In half of cases, the ureter associated with a supernumerary kidney fuses with that of the normally positioned ipsilateral kidney, as seen in the illustration; in the other half, the ureter has its own separate insertion into the bladder. In such cases, the Weigert-Meyer rule is usually obeyed, meaning that the ureter associated with the more caudally positioned kidney has an oriﬁce located more superior and lateral than that of the cranially positioned kidney. The vessels to the supernumerary kidney usually originate from the aorta and inferior vena cava, although their origin is more variable with more caudally positioned kidneys.
The embryologic basis of the supernumerary kidney is not known but likely represents early division of the metanephric mesenchyme. A supernumerary kidney with a ureter that has its own insertion into the bladder likely reﬂects early division of the mesenchyme before insertion and branching of the ureteric bud (see Plate 2-2). The ureter to the supernumerary kidney probably represents a second ureteric bud that sprouted from the adjacent mesonephric duct, either by coincidence or as a direct effect of the divided mesenchyme. A supernumerary kidney with a ureter that fuses with that of the normal kidney likely reﬂects later division of the meta-nephric mesenchyme, perhaps in response to a ureteric bud that divided before insertion.

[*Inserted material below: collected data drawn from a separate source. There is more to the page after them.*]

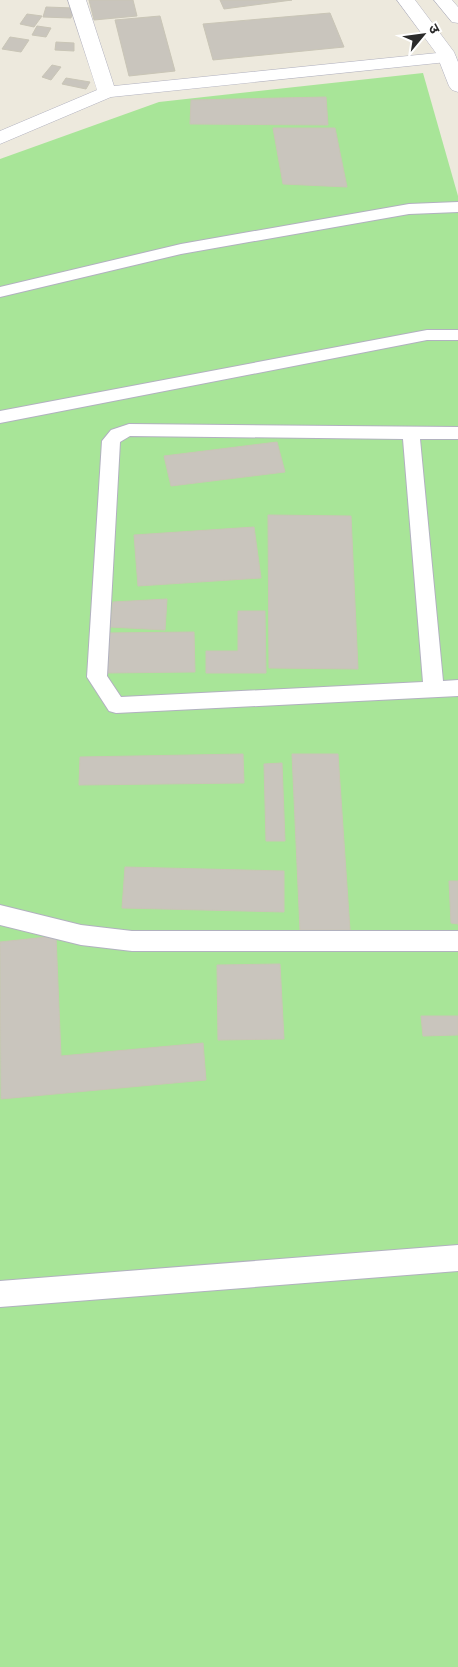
<svg xmlns="http://www.w3.org/2000/svg" width="458" height="1667" font-family="'Titillium Web','Noto Sans Devanagari',sans-serif">
<style>
.green{fill:#a8e598}
.building{fill:#c9c5bd;stroke:#c9c5b6}
.lines{fill:none;stroke-linecap:round;stroke-linejoin:round}
.service-casing{stroke:#b1b1bf;stroke-width:2}
.minor-casing{stroke:#b1b1bf;stroke-width:1}
.secondary-casing{stroke:#b1b1bf;stroke-width:1}
.service{fill:#fff;fill-rule:evenodd}
.minor{fill:#fff;fill-rule:evenodd}
.secondary{fill:#fff;fill-rule:evenodd}
</style>
<rect width="100%" height="100%" fill="#ede9dd"/>
<path class="green" d="M 423,73 L 458,196 L 458,1667 L 0,1667 L 0,159 L 159,102 Z"/>
<g class="building">
<path d="M 89,0 L 133,0 L 137,16 L 94,20 Z"/>
<path d="M 220,0 L 292,0 L 224,9 Z"/>
<path d="M 46,7 L 74,8 L 71,18 L 43,17 Z"/>
<path d="M 330,13 L 344,47 L 213,60 L 203,24 Z"/>
<path d="M 27,14 L 42,16 L 34,27 L 20,24 Z"/>
<path d="M 160,16 L 175,71 L 129,76 L 115,20 Z"/>
<path d="M 37,26 L 51,28 L 46,37 L 32,35 Z"/>
<path d="M 10,37 L 29,40 L 21,52 L 2,49 Z"/>
<path d="M 56,42 L 74,43 L 74,51 L 55,50 Z"/>
<path d="M 52,65 L 61,67 L 51,80 L 42,77 Z"/>
<path d="M 66,78 L 90,82 L 86,89 L 62,84 Z"/>
<path d="M 326,97 L 328,125 L 190,124 L 191,100 Z"/>
<path d="M 273,128 L 335,128 L 347,187 L 283,184 Z"/>
<path d="M 277,442 L 285,472 L 171,486 L 164,456 Z"/>
<path d="M 268,515 L 351,516 L 358,669 L 269,668 Z"/>
<path d="M 254,527 L 261,578 L 138,586 L 134,535 Z"/>
<path d="M 167,599 L 165,630 L 110,627 L 113,602 Z"/>
<path d="M 238,611 L 265,611 L 266,673 L 206,673 L 206,651 L 238,651 Z"/>
<path d="M 194,632 L 195,672 L 104,673 L 106,633 Z"/>
<path d="M 243,754 L 244,783 L 79,785 L 80,757 Z"/>
<path d="M 292,754 L 338,754 L 350,930 L 300,930 Z"/>
<path d="M 282,763 L 285,841 L 266,841 L 264,764 Z"/>
<path d="M 125,867 L 284,871 L 284,912 L 122,908 Z"/>
<path d="M 449,881 L 458,881 L 458,924 L 451,923 Z"/>
<path d="M 56,936 L 61,1056 L 203,1043 L 206,1080 L 1,1099 L 0,942 Z"/>
<path d="M 280,964 L 284,1039 L 218,1040 L 217,965 Z"/>
<path d="M 421,1016 L 458,1016 L 458,1035 L 423,1036 Z"/>
</g>
<g class="lines">
<g class="service-casing">
<g id="service">
<path d="M 458,202 L 458,212 L 409,214 L 181,254 L 0,297 L 0,287 L 181,244 L 409,204 Z"/>
<path d="M 427,330 L 458,330 L 458,340 L 427,340 L 0,423 L 0,411 Z"/>
<path d="M 129,424 L 458,427 L 458,439 L 420,439 L 443,681 L 458,680 L 458,696 L 116,713 L 109,711 L 87,677 L 102,441 L 111,430 ZM 130,436 L 403,439 L 423,682 L 121,697 L 107,676 L 120,442 Z"/>
<path d="M 0,905 L 81,925 L 132,931 L 458,931 L 458,951 L 132,951 L 81,945 L 0,925 Z"/>
<path d="M 458,1245 L 458,1271 L 0,1307 L 0,1281 Z"/>
</g>
</g>
<g class="minor-casing">
<path id="minor" d="M 68,0 L 86,0 L 114,86 L 447,52 L 453,53 L 456,57 L 453,61 L 447,62 L 111,97 L 0,144 L 0,131 L 97,90 Z"/>
</g>
<g class="secondary-casing">
<g id="secondary">
<path d="M 397,0 L 415,0 L 454,52 L 458,62 L 458,92 L 452,90 L 449,86 L 436,53 Z"/>
<path d="M 434,0 L 452,0 L 458,7 L 458,23 L 452,22 Z"/>
</g>
</g>
<use href="#service" class="service"/>
<use href="#minor" class="minor"/>
<use href="#secondary" class="secondary"/>
</g>
<g transform="translate(423 35) rotate(61)" stroke="#ffffff" stroke-width="4" paint-order="stroke">
<path d="M0-4L9 19L0 12L-9 19Z" fill="#2b2b2b"/>
<text y="-8" font-size="14" font-weight="bold" text-anchor="middle" fill="#2b2b2b">उ</text>
</g>
</svg>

Supernumerary kidneys are often asymptomatic and do not affect overall renal function. Thus a signiﬁcant number of such kidneys may never be discovered or may be noted only as incidental ﬁndings during the workup of another unrelated complaint. In some patients, however, supernumerary kidneys present as palpable abdominal masses or cause symptomatic nephrolithiasis or an upper urinary tract infection. Because of the rarity of this condition, affected patients are often not diagnosed until their fourth decade, if at all.